• [Exercise aim]: Where does the word "below" show up in the records? Copy every line that has it.

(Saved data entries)

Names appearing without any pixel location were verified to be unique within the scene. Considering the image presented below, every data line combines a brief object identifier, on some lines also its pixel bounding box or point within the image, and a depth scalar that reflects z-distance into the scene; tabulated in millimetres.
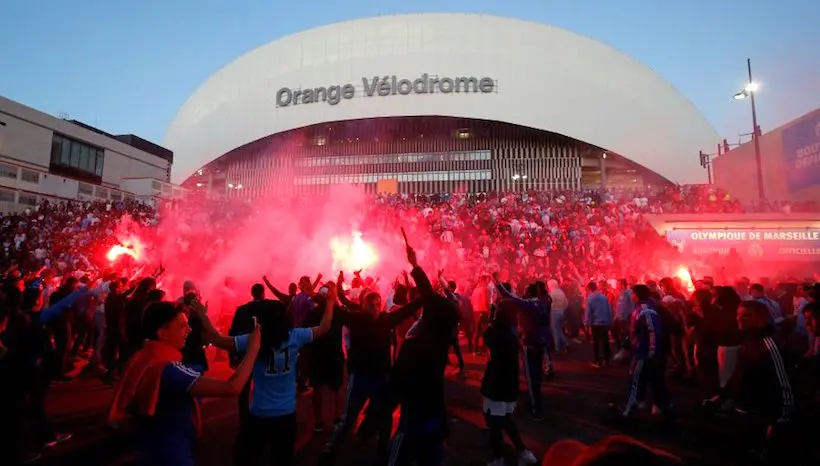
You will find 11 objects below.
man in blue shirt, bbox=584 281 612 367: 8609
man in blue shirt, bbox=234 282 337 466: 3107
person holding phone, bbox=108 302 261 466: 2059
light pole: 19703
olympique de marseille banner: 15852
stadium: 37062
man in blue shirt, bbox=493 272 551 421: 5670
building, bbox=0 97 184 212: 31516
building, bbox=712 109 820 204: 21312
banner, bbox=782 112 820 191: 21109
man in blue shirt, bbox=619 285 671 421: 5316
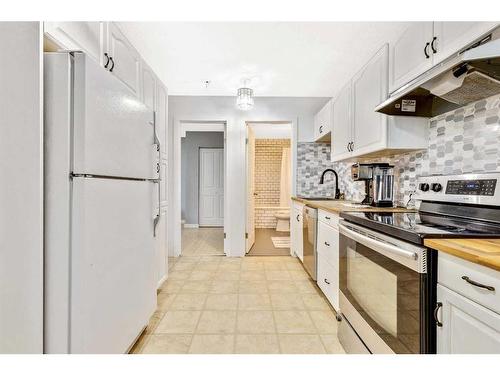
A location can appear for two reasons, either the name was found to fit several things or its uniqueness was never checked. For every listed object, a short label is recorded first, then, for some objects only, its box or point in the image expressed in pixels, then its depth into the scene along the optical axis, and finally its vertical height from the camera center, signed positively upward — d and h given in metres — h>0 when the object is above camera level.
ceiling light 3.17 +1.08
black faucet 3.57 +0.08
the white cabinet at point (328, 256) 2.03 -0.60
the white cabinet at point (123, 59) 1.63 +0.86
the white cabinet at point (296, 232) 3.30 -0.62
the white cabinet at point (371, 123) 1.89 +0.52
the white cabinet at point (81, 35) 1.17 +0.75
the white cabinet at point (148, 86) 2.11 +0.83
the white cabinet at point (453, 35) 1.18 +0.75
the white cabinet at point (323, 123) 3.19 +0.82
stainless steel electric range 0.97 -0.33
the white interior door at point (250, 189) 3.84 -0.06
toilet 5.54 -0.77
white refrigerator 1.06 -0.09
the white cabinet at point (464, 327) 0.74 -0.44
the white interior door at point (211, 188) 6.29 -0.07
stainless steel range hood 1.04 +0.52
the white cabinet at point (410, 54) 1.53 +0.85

...

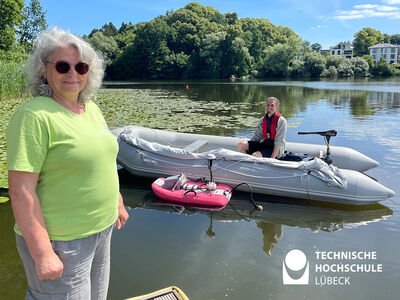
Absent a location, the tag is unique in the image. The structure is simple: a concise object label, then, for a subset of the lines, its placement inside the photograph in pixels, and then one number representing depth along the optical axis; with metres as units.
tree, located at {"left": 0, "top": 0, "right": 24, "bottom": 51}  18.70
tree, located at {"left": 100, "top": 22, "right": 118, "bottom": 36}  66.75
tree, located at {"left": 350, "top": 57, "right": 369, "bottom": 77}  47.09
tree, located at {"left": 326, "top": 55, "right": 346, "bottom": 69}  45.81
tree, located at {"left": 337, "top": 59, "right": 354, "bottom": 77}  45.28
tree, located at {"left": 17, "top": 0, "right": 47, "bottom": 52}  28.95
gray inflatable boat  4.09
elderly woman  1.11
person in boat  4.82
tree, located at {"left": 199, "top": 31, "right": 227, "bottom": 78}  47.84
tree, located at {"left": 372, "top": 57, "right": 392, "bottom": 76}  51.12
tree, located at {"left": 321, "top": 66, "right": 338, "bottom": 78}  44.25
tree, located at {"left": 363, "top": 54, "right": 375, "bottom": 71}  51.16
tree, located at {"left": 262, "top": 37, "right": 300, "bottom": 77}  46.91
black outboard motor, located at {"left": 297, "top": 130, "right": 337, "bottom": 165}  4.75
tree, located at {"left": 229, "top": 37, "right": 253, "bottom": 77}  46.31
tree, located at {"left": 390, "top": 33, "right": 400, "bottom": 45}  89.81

• [Final answer]:
Names appearing without any pixel location were verified to be unique within the scene. Considering the image presented below, every data line combines a brief object identifier, on some lines also its pixel bounding box or point within the image, and a depth scalar that reflects z-distance into the scene; tabulated in millimetres.
You will find 11 objects below.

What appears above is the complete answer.